Текст книги "Жареный лед"
Автор книги: Алексей Ермолаев
Жанр:
Прочие детективы
сообщить о нарушении
Текущая страница: 4 (всего у книги 7 страниц)
– Знаешь, Николаша, – желая создать хотя бы видимость объективного подхода к проблеме полов, выдохнул я в похолодевший вечерний воздух, – а у меня есть равноценная категория нашего брата. «Настоящие» мужчины называется…
– А, слыхали, – скрипнул перилом Чибис, – ерунда, пацан. Не пойму, чего ты за баб вступаешься?
– Дай все-таки выскажусь о «настоящих». Желательны бакенбарды. Одежда – позавчерашний крик. Сам герой не сомневается, что смотрится моделью с обложки журнала мод. Прическа экстравагантна. То есть та же претензия на шик – или слишком облезлая, или слишком кудлатая. Курит в тамбурах электричек, пьет там из горла портвейн. Говорит в общественных местах демонстративно громко, полагая, что его речью должны наслаждаться окружающие. О чем я забыл?
– О походке.
– А, ну да… Походка подскакивающая, с покачиванием плеч.
– Наклонности?
– Уже отмечал. Жрет зубодробильный портваген, но утверждает, что не признает ничего из спиртного, кроме водки…
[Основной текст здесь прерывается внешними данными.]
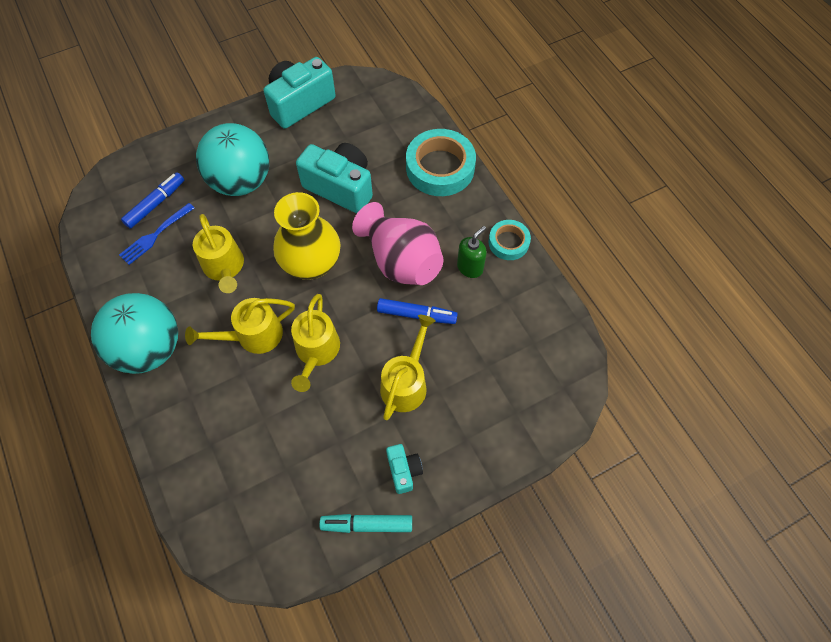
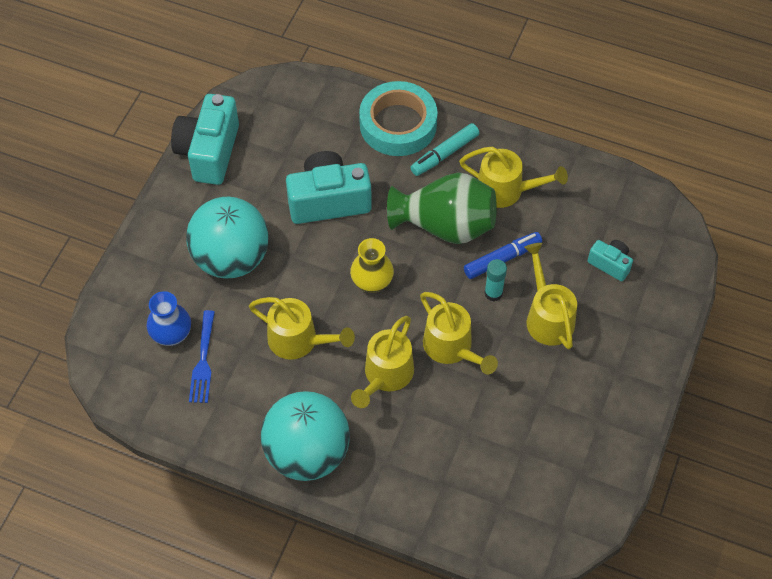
camera: 40 degrees left, 5 degrees down
blue marker [121,172,184,229] -> blue vase [146,291,191,346]
yellow vase [273,192,340,280] -> yellow vase [350,238,394,293], size x0.60
turquoise marker [319,514,412,533] -> turquoise marker moved to [410,123,479,176]
pink vase [352,202,444,285] -> green vase [387,172,497,244]
turquoise camera [386,444,423,494] -> turquoise camera moved to [587,240,633,281]
green soap dispenser [457,226,487,278] -> yellow watering can [459,147,568,208]
turquoise tape [488,220,531,260] -> none
none -> turquoise glue stick [484,259,507,301]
– Видал, видал таких обормотов, – Колька хитро сморщил нос, – но по сравнению с «хозяйками» они – барахло. Не та закалка. И цели фиговые: заморочить мозги какой– нибудь вымазанной косметикой продавщице. Нет, твои настоящие мужчины – несоциальный фактор. Вот хозяйки…
Слушал я Птицу и думал о том, как глупо устроена жизнь. Грызутся мальчики с девочками, дяди с тетями, дедушки с бабушками. Массами, семейно и порознь. А чего ради? Чтобы покомандовать. Не лучше ли жить мирно? Куда там. Тот же Чибис: он из «принципа» до смерти противоборствовать не устанет. Да и я хорош. Не скроешь. Ведь я уверен, что мужчины и мудрее, и честнее. Мы, видно, уже с «мнением»…
НАРОД ЛЮБИТ ЛАСКУ
Ганин поразил всех, объявив о назначении празднований. Но и повод, правда, подвернулся более чем подходящий: Александру Васильевичу досрочно присвоили очередное звание. За какие заслуги – оставалось лишь голову ломать. Удивлялись мы неожиданной либеральности нашего начальника – он ведь народ любил держать, как говорят, на длинном поводке. Вроде и не отпускал, но и нарушения субординации не терпел. Словом, сообщение о предстоящем коллективном банкете вызвало в отделении много кривотолков.
Чибисов, имевший на всякие изменения обстоятельств свою точку зрения, прокомментировал новость поутру, едва мы собрались в дежурке:
– А толкуют, что повышения портят натуру. Вот и верь людям, – страсть к зубоскальству была в Кольке неистребимой. – Леонтьич, теперь дядя Саша тебе, глядишь, и стульчик начнет предлагать в своем кабинете?
– Ага, обрадовался, как же. Он предложит… – Вечно Поддатый Винни-Пух не продемонстрировал обычной язвительности по двум причинам: во-первых, он не успевал сразу раскусывать Колькины наколки, во-вторых, грядущая пьянка настроила его примирительно. И все-таки дежурный добавил:
– Предложит. Смотри только, чтобы одно место не разболелось…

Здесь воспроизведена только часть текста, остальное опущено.